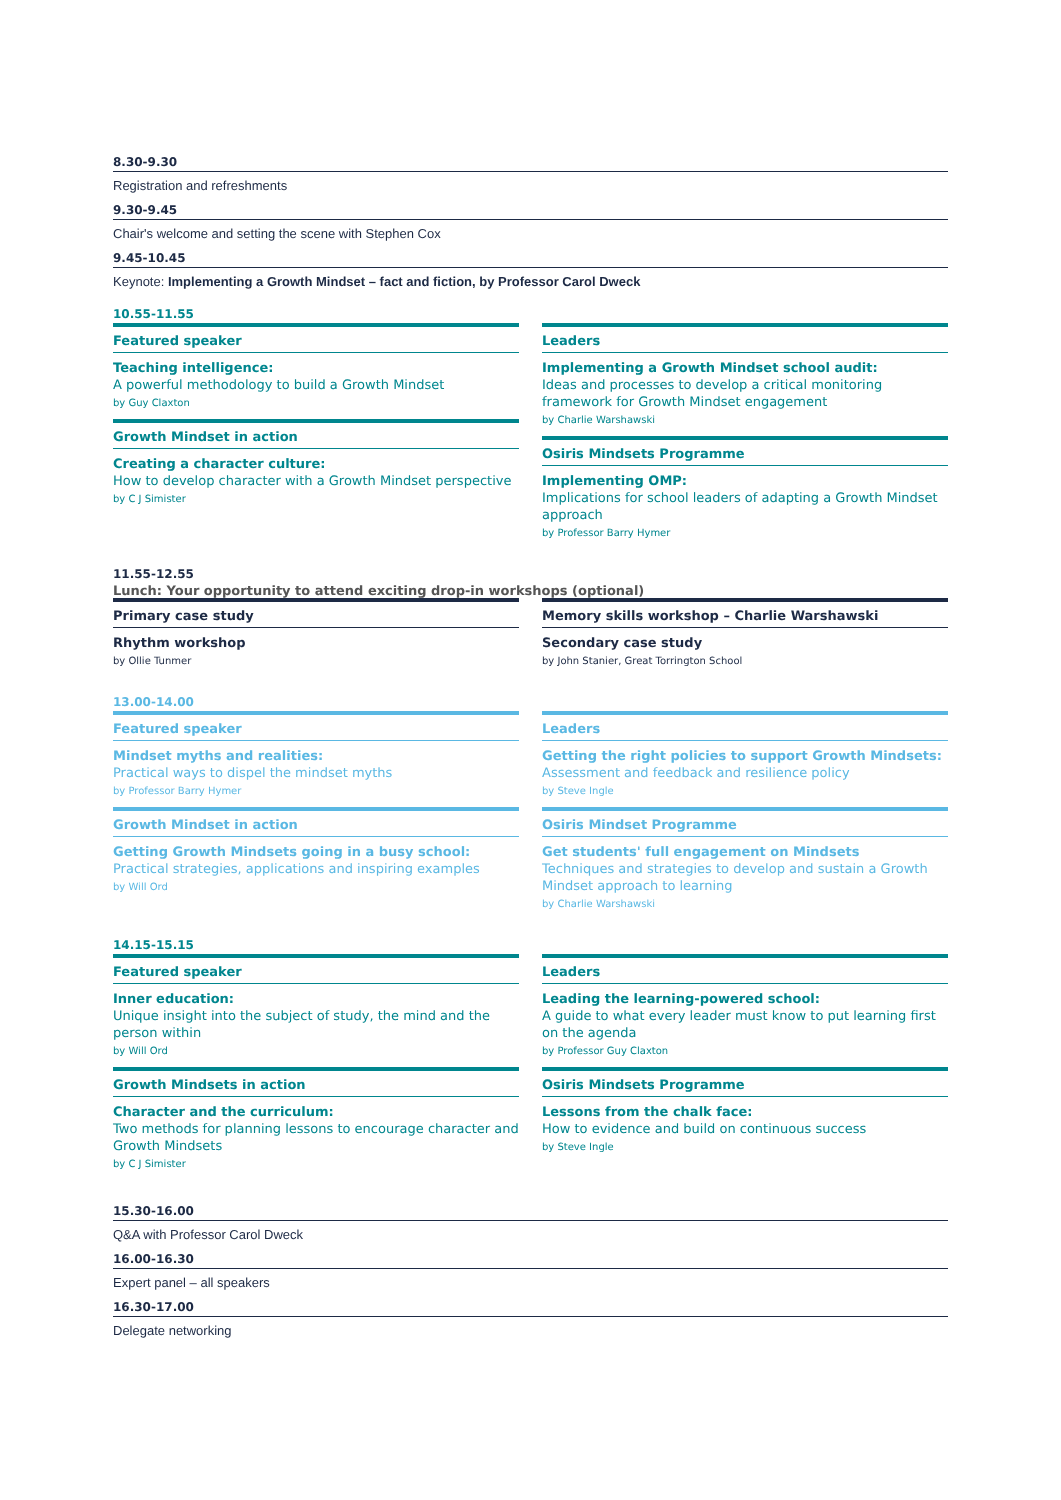8.30-9.30
Registration and refreshments
9.30-9.45
Chair's welcome and setting the scene with Stephen Cox
9.45-10.45
Keynote: Implementing a Growth Mindset – fact and fiction, by Professor Carol Dweck
10.55-11.55
Featured speaker
Teaching intelligence:
A powerful methodology to build a Growth Mindset
by Guy Claxton
Growth Mindset in action
Creating a character culture:
How to develop character with a Growth Mindset perspective
by C J Simister
Leaders
Implementing a Growth Mindset school audit:
Ideas and processes to develop a critical monitoring framework for Growth Mindset engagement
by Charlie Warshawski
Osiris Mindsets Programme
Implementing OMP:
Implications for school leaders of adapting a Growth Mindset approach
by Professor Barry Hymer
11.55-12.55
Lunch: Your opportunity to attend exciting drop-in workshops (optional)
Primary case study
Rhythm workshop
by Ollie Tunmer
Memory skills workshop – Charlie Warshawski
Secondary case study
by John Stanier, Great Torrington School
13.00-14.00
Featured speaker
Mindset myths and realities:
Practical ways to dispel the mindset myths
by Professor Barry Hymer
Growth Mindset in action
Getting Growth Mindsets going in a busy school:
Practical strategies, applications and inspiring examples
by Will Ord
Leaders
Getting the right policies to support Growth Mindsets:
Assessment and feedback and resilience policy
by Steve Ingle
Osiris Mindset Programme
Get students' full engagement on Mindsets
Techniques and strategies to develop and sustain a Growth Mindset approach to learning
by Charlie Warshawski
14.15-15.15
Featured speaker
Inner education:
Unique insight into the subject of study, the mind and the person within
by Will Ord
Growth Mindsets in action
Character and the curriculum:
Two methods for planning lessons to encourage character and Growth Mindsets
by C J Simister
Leaders
Leading the learning-powered school:
A guide to what every leader must know to put learning first on the agenda
by Professor Guy Claxton
Osiris Mindsets Programme
Lessons from the chalk face:
How to evidence and build on continuous success
by Steve Ingle
15.30-16.00
Q&A with Professor Carol Dweck
16.00-16.30
Expert panel – all speakers
16.30-17.00
Delegate networking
---
▶ _WHAT IS NEEDED_: Output the material above verbatim but exclude each picture.

▶ _ANSWER_:
8.30-9.30
Registration and refreshments
9.30-9.45
Chair's welcome and setting the scene with Stephen Cox
9.45-10.45
Keynote: Implementing a Growth Mindset – fact and fiction, by Professor Carol Dweck
10.55-11.55
Featured speaker
Teaching intelligence:
A powerful methodology to build a Growth Mindset
by Guy Claxton
Growth Mindset in action
Creating a character culture:
How to develop character with a Growth Mindset perspective
by C J Simister
Leaders
Implementing a Growth Mindset school audit:
Ideas and processes to develop a critical monitoring framework for Growth Mindset engagement
by Charlie Warshawski
Osiris Mindsets Programme
Implementing OMP:
Implications for school leaders of adapting a Growth Mindset approach
by Professor Barry Hymer
11.55-12.55
Lunch: Your opportunity to attend exciting drop-in workshops (optional)
Primary case study
Rhythm workshop
by Ollie Tunmer
Memory skills workshop – Charlie Warshawski
Secondary case study
by John Stanier, Great Torrington School
13.00-14.00
Featured speaker
Mindset myths and realities:
Practical ways to dispel the mindset myths
by Professor Barry Hymer
Growth Mindset in action
Getting Growth Mindsets going in a busy school:
Practical strategies, applications and inspiring examples
by Will Ord
Leaders
Getting the right policies to support Growth Mindsets:
Assessment and feedback and resilience policy
by Steve Ingle
Osiris Mindset Programme
Get students' full engagement on Mindsets
Techniques and strategies to develop and sustain a Growth Mindset approach to learning
by Charlie Warshawski
14.15-15.15
Featured speaker
Inner education:
Unique insight into the subject of study, the mind and the person within
by Will Ord
Growth Mindsets in action
Character and the curriculum:
Two methods for planning lessons to encourage character and Growth Mindsets
by C J Simister
Leaders
Leading the learning-powered school:
A guide to what every leader must know to put learning first on the agenda
by Professor Guy Claxton
Osiris Mindsets Programme
Lessons from the chalk face:
How to evidence and build on continuous success
by Steve Ingle
15.30-16.00
Q&A with Professor Carol Dweck
16.00-16.30
Expert panel – all speakers
16.30-17.00
Delegate networking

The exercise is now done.